Sebagai sebuah kesatuan sosial, kaum nelayan mempunyai stratifikasi tersendiri yang tercermin dalam kelas-kelas sosial yang ditentukan berdasarkan penguasaan/pemilikan peralatan produksi melaut, keahliannya dan atau pendapatannya (hasil yang diperoleh). Berdasarkan ketentuan itu masyarakat nelayan, khususnya yang berada di Pulau Jawa, mengenal tiga kelas sosial, yaitu kelas: atas, tengah, dan bawah. Nelayan kelas atas diduduki oleh para pemilik peralatan produksi melaut, seperti: perahu, motor tempel, jaring, dan peralatan lainnya. Masyarakat setempat menyebut mereka sebagai “juragan”. Kelas menengah diduduki oleh nahkoda, juru mudi, juru mesin, dan juru pantau. Kelas bawah diduduki oleh para nelayan yang tidak memiliki peralatan produksi melaut dan keahlian tertentu yang berkenaan dengan pengoperasian perahu. Masyarakat setempat menyebut mereka sebagai “bidak”.
Hubungan antarkelas sosial yang terjadi di kalangan masyarakat nelayan adalah saling membutuhkan. Juragan membutuhkan nahkoda, juru mudi, juru mesin, dan juru pantau serta bidak untuk mengoperasikan dan menangkap ikan di laut.
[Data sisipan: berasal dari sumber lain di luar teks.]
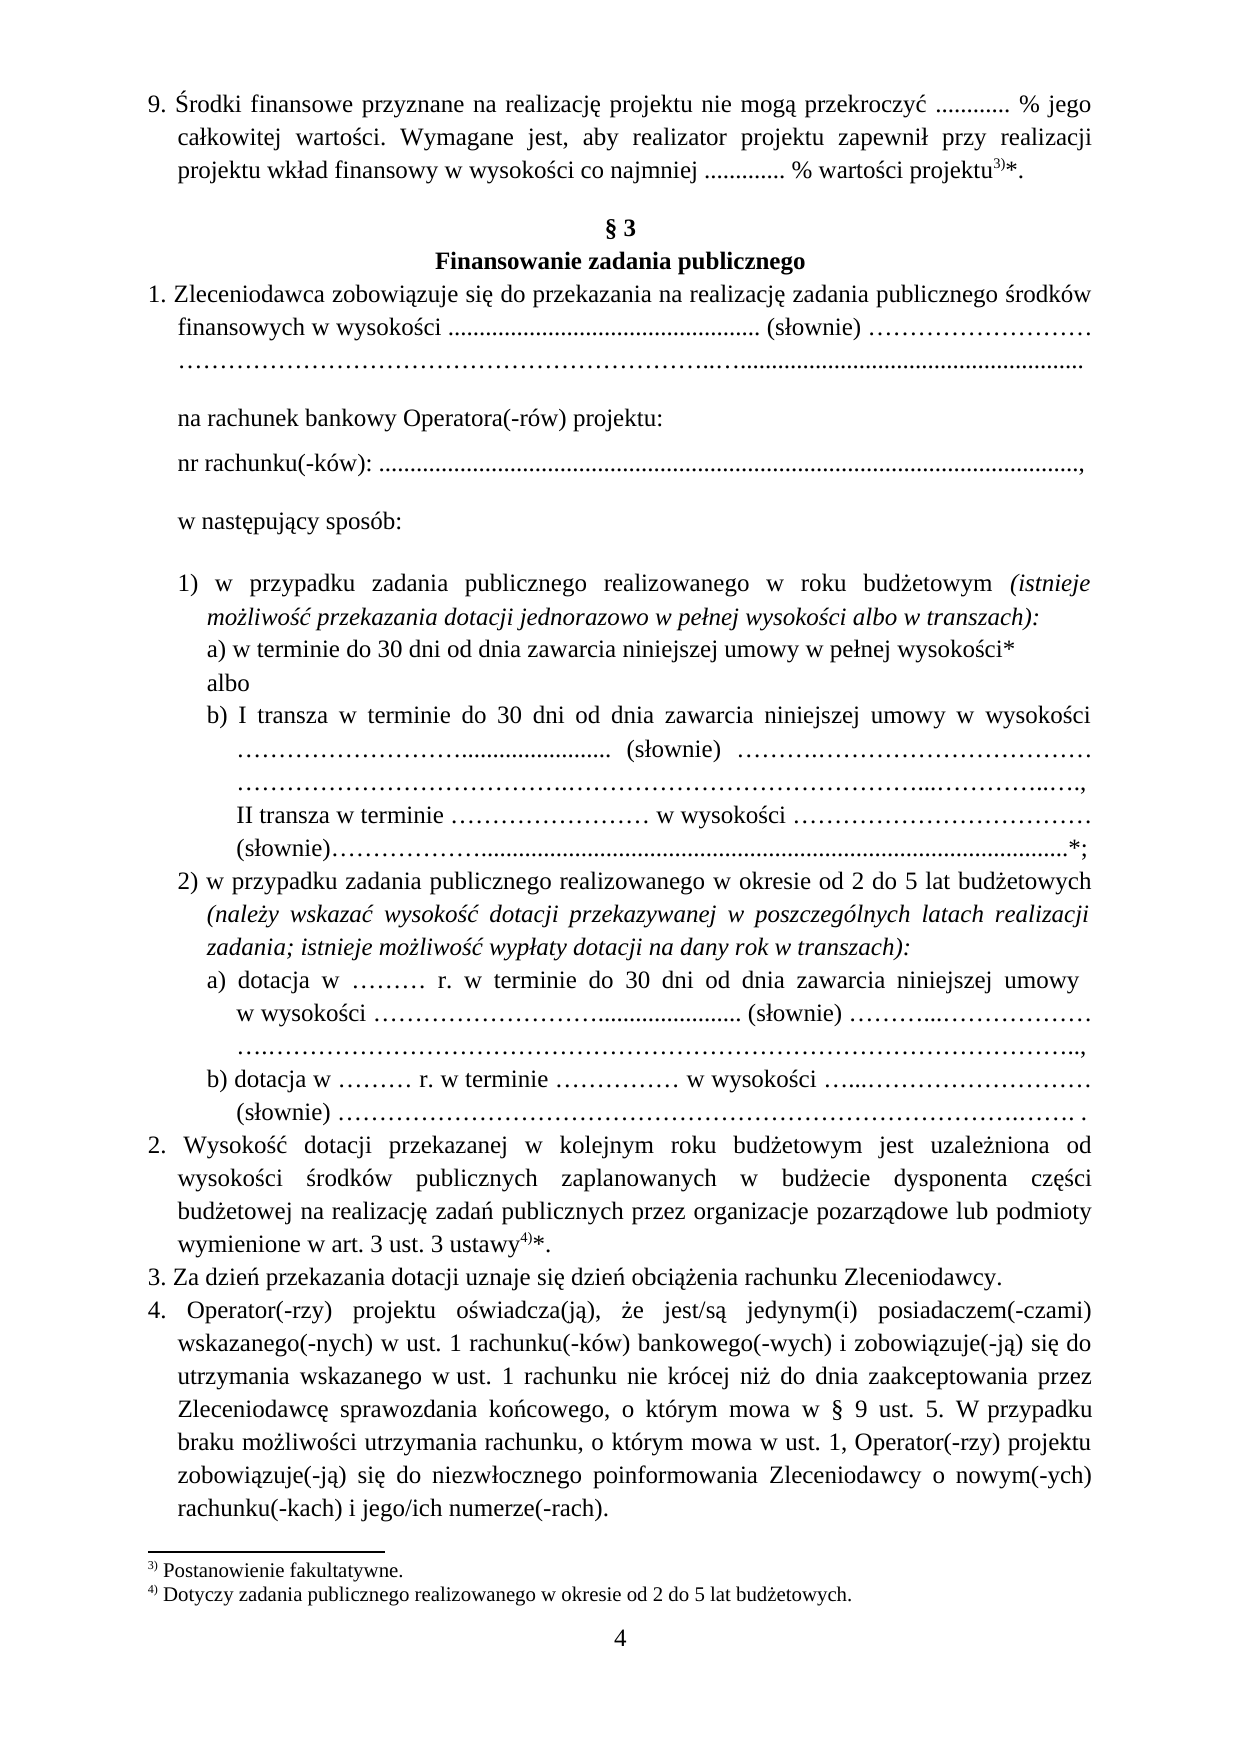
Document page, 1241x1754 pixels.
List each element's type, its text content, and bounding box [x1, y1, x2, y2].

text § 3 [148, 213, 1093, 241]
text 1. Zleceniodawca zobowiązuje się do przekazania na realizację zadania publicznego środków finansowych w wysokości .................................................. (słownie) ……………………… ………………………………………………………..…....................................................... [148, 279, 1093, 373]
text 1) w przypadku zadania publicznego realizowanego w roku budżetowym (istnieje możliwość przekazania dotacji jednorazowo w pełnej wysokości albo w transzach): [177, 568, 1093, 630]
text 4. Operator(-rzy) projektu oświadcza(ją), że jest/są jedynym(i) posiadaczem(-czami) wskazanego(-nych) w ust. 1 rachunku(-ków) bankowego(-wych) i zobowiązuje(-ją) się do utrzymania wskazanego w ust. 1 rachunku nie krócej niż do dnia zaakceptowania przez Zleceniodawcę sprawozdania końcowego, o którym mowa w § 9 ust. 5. W przypadku braku możliwości utrzymania rachunku, o którym mowa w ust. 1, Operator(-rzy) projektu zobowiązuje(-ją) się do niezwłocznego poinformowania Zleceniodawcy o nowym(-ych) rachunku(-kach) i jego/ich numerze(-rach). [148, 1295, 1093, 1522]
text nr rachunku(-ków): ................................................................................................................, [177, 448, 1093, 477]
text albo [177, 668, 1093, 696]
text b) I transza w terminie do 30 dni od dnia zawarcia niniejszej umowy w wysokości ………………………........................ (słownie) ……….…………………………… ………………………………….……………………………………...…………..…., [207, 701, 1093, 795]
text 9. Środki finansowe przyznane na realizację projektu nie mogą przekroczyć ............ % jego całkowitej wartości. Wymagane jest, aby realizator projektu zapewnił przy realizacji projektu wkład finansowy w wysokości co najmniej ............. % wartości projektu)*. [148, 89, 1093, 183]
text b) dotacja w ……… r. w terminie …………… w wysokości …...……………………… (słownie) ……………………………………………………………………….……. . [207, 1064, 1093, 1126]
text a) dotacja w ……… r. w terminie do 30 dni od dnia zawarcia niniejszej umowy w wysokości ………………………....................... (słownie) ………...……………… ….…………………………………………………………………………………….., [207, 965, 1093, 1059]
text 3. Za dzień przekazania dotacji uznaje się dzień obciążenia rachunku Zleceniodawcy. [148, 1262, 1093, 1291]
text II transza w terminie …………………… w wysokości ……………………………… (słownie)………………..............................................................................................*; [236, 800, 1093, 861]
text Finansowanie zadania publicznego [148, 246, 1093, 274]
text na rachunek bankowy Operatora(-rów) projektu: [177, 403, 1093, 432]
text a) w terminie do 30 dni od dnia zawarcia niniejszej umowy w pełnej wysokości* [177, 634, 1093, 663]
text w następujący sposób: [177, 506, 1093, 535]
text 2. Wysokość dotacji przekazanej w kolejnym roku budżetowym jest uzależniona od wysokości środków publicznych zaplanowanych w budżecie dysponenta części budżetowej na realizację zadań publicznych przez organizacje pozarządowe lub podmioty wymienione w art. 3 ust. 3 ustawy)*. [148, 1130, 1093, 1258]
text 2) w przypadku zadania publicznego realizowanego w okresie od 2 do 5 lat budżetowych (należy wskazać wysokość dotacji przekazywanej w poszczególnych latach realizacji zadania; istnieje możliwość wypłaty dotacji na dany rok w transzach): [177, 866, 1093, 961]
Sementara, nahkoda, juru mudi, juru mesin, dan juru pantau serta bidak membutuhkan juragan karena yang memiliki peralatan produksi penangkapan ikan adalah juragan. Hubungan yang saling membutuhkan itu berpola patron-klien. Dalam hal ini juragan sebagai patron dan nahkoda, juru mudi, juru mesin, dan juru pantau serta bidak sebagai klien. Sebagai patron, juragan tidak hanya membagi hasil tangkapan ikan berdasarkan aturan-aturan yang ada di kalangan masyarakat nelayan, tetapi membantu klien-nya manakala mengalami kesulitan keuangan.
Seseorang yang ada di kelas menengah dan bawah bisa saja menjadi juragan (kelas atas) jika memiliki peralatan produksi melaut atau dengan kata lain sistem pelapisannya bersifat terbuka. Caranya dengan meminta baku/toukel untuk membelikannya. Jika bakul/touke percaya, dia akan membelikan tanpa menggunakan secarik kertas apa pun sebagai bukti transaksi. Sistem ini dinamakan "hutang seumur hidup" karena bakul/touke tidak akan meminta perahu beserta jaring yang dibelikannya dibayar atau diangsur hingga lunas. Konsekuensi bagi nelayan yang berhutang harus menjual hasil tangkapannya kepada bakul/touke dengan harga lebih rendah dari harga pasaran. Hasil tangkapan diolah lagi oleh bakul/touke kemudian dijual dengan harga yang tinggi. Jadi, seorang nelayan yang telah terikat "hutang seumur hidup" tidak diperbolehkan menjual hasil tangkapan pada bakul/touke lain atau pada pengepul di Tempat Pelelangan Ikan (TPI). Dia baru bisa "terbebas" dari hutang bila perahunya tidak dapat digunakan melaut dan bakul tidak memberinya perahu baru, mengembalikan perahu pada bakul/touke dan membeli perahu baru dengan uang sendiri, atau ada bakul/touke lain yang mau memberi perahu baru serta melunasi hutang si nelayan pada bakul yang lama.